The diff image produced here shows changed pixels in red against a dimmed version of the current screenshot. This gives you at a glance where the change is - useful when you're trying to tell whether it's a minor layout shift or something more serious.

On threshold tuning: 1% is a good starting point for DiffPercent. Anything above that is almost certainly a real change. Below 0.1% is usually antialiasing noise. The right number depends on how dynamic your pages are.

Storing baselines

You need to store the baseline image somewhere. For a simple setup, an object store (S3, Backblaze B2, R2) works well - store the baseline under a key like {monitor_id}/baseline.jpg and update it when the user explicitly marks a new baseline.
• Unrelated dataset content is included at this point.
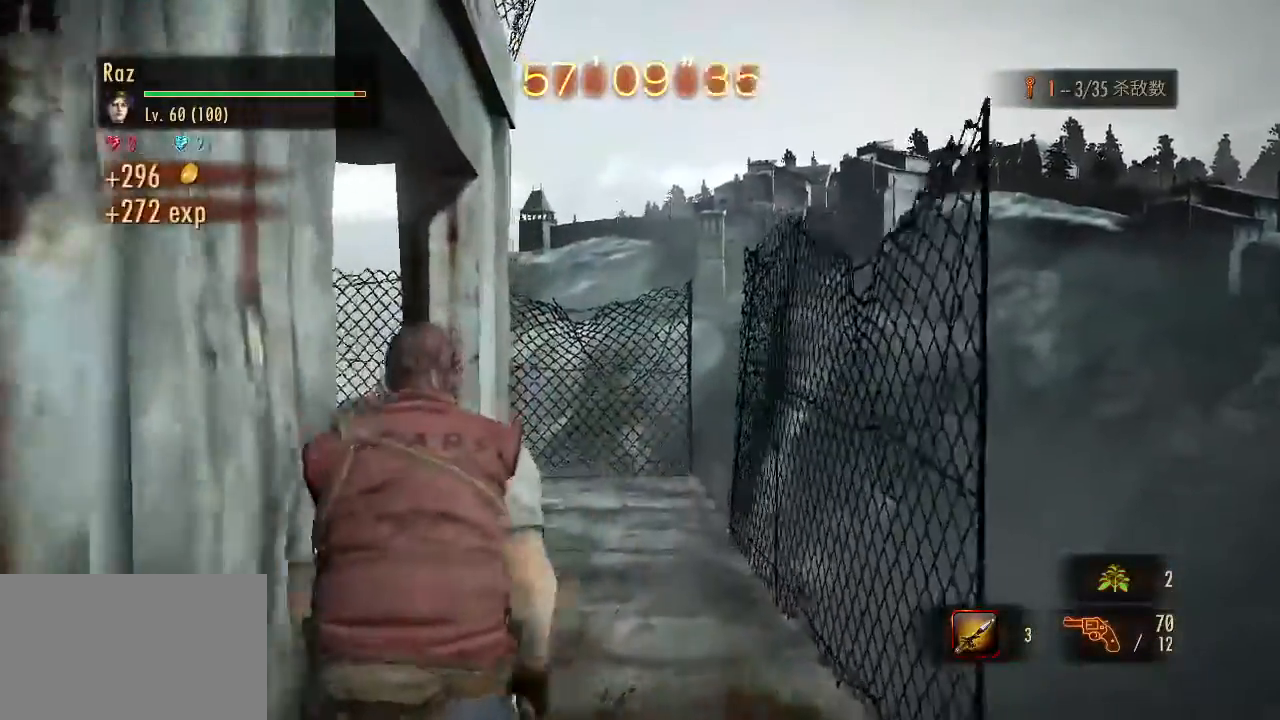
{"keys": ["w"], "mouse": [], "events": [[100, "e", "down"], [183, "e", "up"], [283, "e", "down"], [333, "e", "up"], [383, "e", "down"], [433, "e", "up"]]}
// On first check, or when user resets the baseline
func (s *Store) SetBaseline(ctx context.Context, monitorID string, img []byte) error {
    key := fmt.Sprintf("%s/baseline.jpg", monitorID)
    return s.upload(ctx, key, img, "image/jpeg")
}

// On each check
func (s *Store) GetBaseline(ctx context.Context, monitorID string) ([]byte, error) {
    key := fmt.Sprintf("%s/baseline.jpg", monitorID)
    return s.download(ctx, key)
}

One design decision worth thinking about: should the baseline update automatically? There are arguments either way. If you update it automatically after every "clean" check, you adapt to intentional page changes without manual intervention. If you require explicit resets, every change that slips past your threshold accumulates silently, and you'll eventually be diffing against something that looks nothing like your original known-good state.

GrabDiff requires explicit baseline resets. The reasoning: if you're updating the baseline automatically, you can drift into a state where "clean" means "whatever the page looked like yesterday" rather than "the page as I intended it." Explicit resets keep you honest.

Alerting

When DiffPercent exceeds your threshold, you want to notify someone fast. The two most useful channels are email (with the diff image attached) and webhooks.

type Alert struct {
    MonitorURL  string
    DiffPercent float64
    DiffImage   []byte
    CheckedAt   time.Time
}

func (s *EmailSender) SendAlert(ctx context.Context, to string, a Alert) error {
    body := fmt.Sprintf(
        "Visual change detected on %s\n\nDiff: %.2f%% of pixels changed\nChecked at: %s\n\nSee attached diff image.",
        a.MonitorURL, a.DiffPercent, a.CheckedAt.Format(time.RFC1123),
    )

    msg := gomail.NewMessage()
    msg.SetHeader("From", s.from)
    msg.SetHeader("To", to)
    msg.SetHeader("Subject", fmt.Sprintf("[GrabDiff] Change detected: %s", a.MonitorURL))
    msg.SetBody("text/plain", body)
    msg.AttachReader("diff.png", bytes.NewReader(a.DiffImage))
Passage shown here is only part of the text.